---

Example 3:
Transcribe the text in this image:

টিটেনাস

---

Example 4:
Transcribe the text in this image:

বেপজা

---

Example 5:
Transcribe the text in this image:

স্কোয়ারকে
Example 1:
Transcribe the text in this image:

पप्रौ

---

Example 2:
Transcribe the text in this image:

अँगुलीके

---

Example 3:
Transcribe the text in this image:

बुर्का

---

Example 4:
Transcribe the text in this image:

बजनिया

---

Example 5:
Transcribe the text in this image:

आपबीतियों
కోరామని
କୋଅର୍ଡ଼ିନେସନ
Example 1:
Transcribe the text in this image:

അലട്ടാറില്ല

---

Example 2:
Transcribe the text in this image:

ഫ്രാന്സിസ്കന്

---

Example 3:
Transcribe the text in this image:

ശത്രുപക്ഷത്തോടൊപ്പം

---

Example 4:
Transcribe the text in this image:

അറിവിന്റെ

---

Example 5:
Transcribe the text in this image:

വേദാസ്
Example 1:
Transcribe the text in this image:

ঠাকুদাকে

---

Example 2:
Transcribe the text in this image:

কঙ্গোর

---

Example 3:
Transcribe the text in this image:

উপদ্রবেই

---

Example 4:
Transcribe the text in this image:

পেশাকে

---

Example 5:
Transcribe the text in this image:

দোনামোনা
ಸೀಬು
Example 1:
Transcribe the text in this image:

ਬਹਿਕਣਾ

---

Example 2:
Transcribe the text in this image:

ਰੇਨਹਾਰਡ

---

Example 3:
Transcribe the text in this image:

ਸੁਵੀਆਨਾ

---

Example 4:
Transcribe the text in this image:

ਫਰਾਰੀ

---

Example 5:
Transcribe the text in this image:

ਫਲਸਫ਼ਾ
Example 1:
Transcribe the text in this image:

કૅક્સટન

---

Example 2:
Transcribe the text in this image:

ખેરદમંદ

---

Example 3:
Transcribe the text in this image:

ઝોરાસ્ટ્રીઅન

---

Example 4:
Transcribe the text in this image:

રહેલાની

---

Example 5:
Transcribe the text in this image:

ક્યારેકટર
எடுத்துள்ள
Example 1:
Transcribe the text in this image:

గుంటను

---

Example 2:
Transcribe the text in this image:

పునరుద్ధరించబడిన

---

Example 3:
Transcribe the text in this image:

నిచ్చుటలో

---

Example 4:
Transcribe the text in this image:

**Brief:**
The full listing should be duplicated exactly, line by line.

**Response:**
---

Example 3:
Transcribe the text in this image:

টিটেনাস

---

Example 4:
Transcribe the text in this image:

বেপজা

---

Example 5:
Transcribe the text in this image:

স্কোয়ারকে
Example 1:
Transcribe the text in this image:

पप्रौ

---

Example 2:
Transcribe the text in this image:

अँगुलीके

---

Example 3:
Transcribe the text in this image:

बुर्का

---

Example 4:
Transcribe the text in this image:

बजनिया

---

Example 5:
Transcribe the text in this image:

आपबीतियों
కోరామని
କୋଅର୍ଡ଼ିନେସନ
Example 1:
Transcribe the text in this image:

അലട്ടാറില്ല

---

Example 2:
Transcribe the text in this image:

ഫ്രാന്സിസ്കന്

---

Example 3:
Transcribe the text in this image:

ശത്രുപക്ഷത്തോടൊപ്പം

---

Example 4:
Transcribe the text in this image:

അറിവിന്റെ

---

Example 5:
Transcribe the text in this image:

വേദാസ്
Example 1:
Transcribe the text in this image:

ঠাকুদাকে

---

Example 2:
Transcribe the text in this image:

কঙ্গোর

---

Example 3:
Transcribe the text in this image:

উপদ্রবেই

---

Example 4:
Transcribe the text in this image:

পেশাকে

---

Example 5:
Transcribe the text in this image:

দোনামোনা
ಸೀಬು
Example 1:
Transcribe the text in this image:

ਬਹਿਕਣਾ

---

Example 2:
Transcribe the text in this image:

ਰੇਨਹਾਰਡ

---

Example 3:
Transcribe the text in this image:

ਸੁਵੀਆਨਾ

---

Example 4:
Transcribe the text in this image:

ਫਰਾਰੀ

---

Example 5:
Transcribe the text in this image:

ਫਲਸਫ਼ਾ
Example 1:
Transcribe the text in this image:

કૅક્સટન

---

Example 2:
Transcribe the text in this image:

ખેરદમંદ

---

Example 3:
Transcribe the text in this image:

ઝોરાસ્ટ્રીઅન

---

Example 4:
Transcribe the text in this image:

રહેલાની

---

Example 5:
Transcribe the text in this image:

ક્યારેકટર
எடுத்துள்ள
Example 1:
Transcribe the text in this image:

గుంటను

---

Example 2:
Transcribe the text in this image:

పునరుద్ధరించబడిన

---

Example 3:
Transcribe the text in this image:

నిచ్చుటలో

---

Example 4:
Transcribe the text in this image:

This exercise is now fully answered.